Hoy, nos encontramos frente ante una pregunta ineludible: ¿Qué debemos enseñar cuando el conocimiento está al alcance de un clic y la tecnología puede producir respuestas, imágenes, códigos y textos en pocos segundos?
La respuesta es profundamente pedagógica, ética y cultural. Ya no alcanza con enseñar “qué saber”, sino que debemos enseñar qué hacer con lo que se sabe, cómo discernir, cómo crear y cómo convivir en un entorno digital complejo.
Los cambios más relevantes y necesarios deberían promover competencias, no nuevos contenidos; es decir, es urgente trabajar en promover el pensamiento crítico, la resolución creativa de problemas, la comunicación empática y la ética digital.
Para ello, necesitamos reconfigurar el rol docente, posicionarse como mediador de sentidos y curador de información. A su vez, incorporar la IA en cada una de las disciplinas escolares e incluyéndolas en evaluaciones formativas que acompañen los ritmos y estilos de cada estudiante.
La educación del siglo XXI no puede limitarse a “copiar y pegar” información o enseñar el uso de algoritmos, sino que debe enseñar a cuestionarlos. Por eso, el currículum debe incorporar una formación crítica: reflexionar sobre los impactos sociales de la automatización, aprender a detectar la desinformación y la manipulación digital y comprender cómo se construyen las decisiones algorítmicas.
Aquí aparece la gran paradoja de nuestra era: mientras las máquinas aprenden a “pensar”, nosotros debemos enseñar a decidir con responsabilidad.

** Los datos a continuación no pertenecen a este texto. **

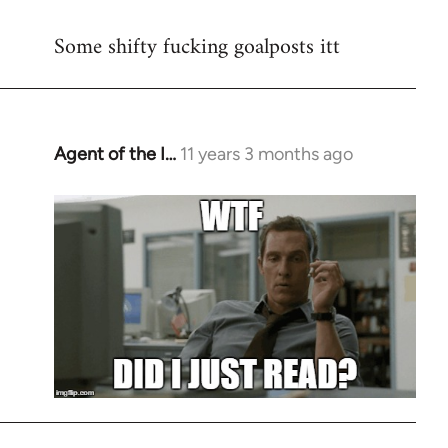
reply
Some shifty fucking goalposts itt
to
Welcome
by
libcom.org
Agent of the I…
11 years 3 months ago
In
reply
to
Welcome
by
libcom.org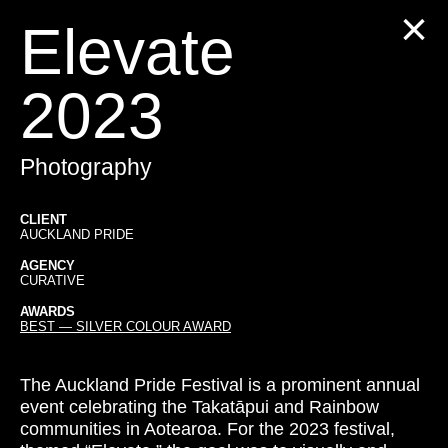
Elevate
2023
Photography
CLIENT
AUCKLAND PRIDE
AGENCY
CURATIVE
AWARDS
BEST — SILVER COLOUR AWARD
The Auckland Pride Festival is a prominent annual
event celebrating the Takatāpui and Rainbow
communities in Aotearoa. For the 2023 festival,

Como educadores, no formamos solo mentes competentes, sino conciencias lúcidas. Podemos tener las mejores plataformas y algoritmos, pero si no hay sentido educativo, seguiremos enseñando como en el siglo XX con herramientas del XXI.
Además, la IA abre desafíos de inclusión. En América Latina, donde las brechas digitales aún son profundas, necesitamos garantizar accesibilidad, equidad de género y justicia tecnológica. La alfabetización digital ya no es opcional: es una forma de ciudadanía.
Por eso, más que agregar nuevos contenidos, el reto es repensar las finalidades de la educación: ¿Queremos estudiantes que memoricen o ciudadanos que comprendan, cuestionen y transformen? ¿Queremos escuelas que reproduzcan o que creen conocimiento colectivo?
La IA llegó para quedarse, pero su presencia no debe eclipsar nuestra tarea.
Enseñar en tiempos de inteligencia artificial es enseñar a ser humanos en un mundo que piensa con máquinas. La educación debe ser el espacio donde las preguntas sigan teniendo más valor que las respuestas automáticas, donde la curiosidad, la empatía y la ética sean las competencias más relevantes.
No se trata de enseñar la Inteligencia Artificial, sino que el desafío está en aprender a enseñar en tiempos de Inteligencia Artificial. La educación del futuro no puede centrarse solo en lo que sabemos, sino en quiénes elegimos ser y en cómo convivimos con las inteligencias que creamos.
Frente a este desafío, la escuela no debe temerle, debe humanizar el aprendizaje. Porque el futuro de la educación no será de las máquinas que “piensan”, sino de las personas que sienten, imaginan, crean belleza y construyen sentido.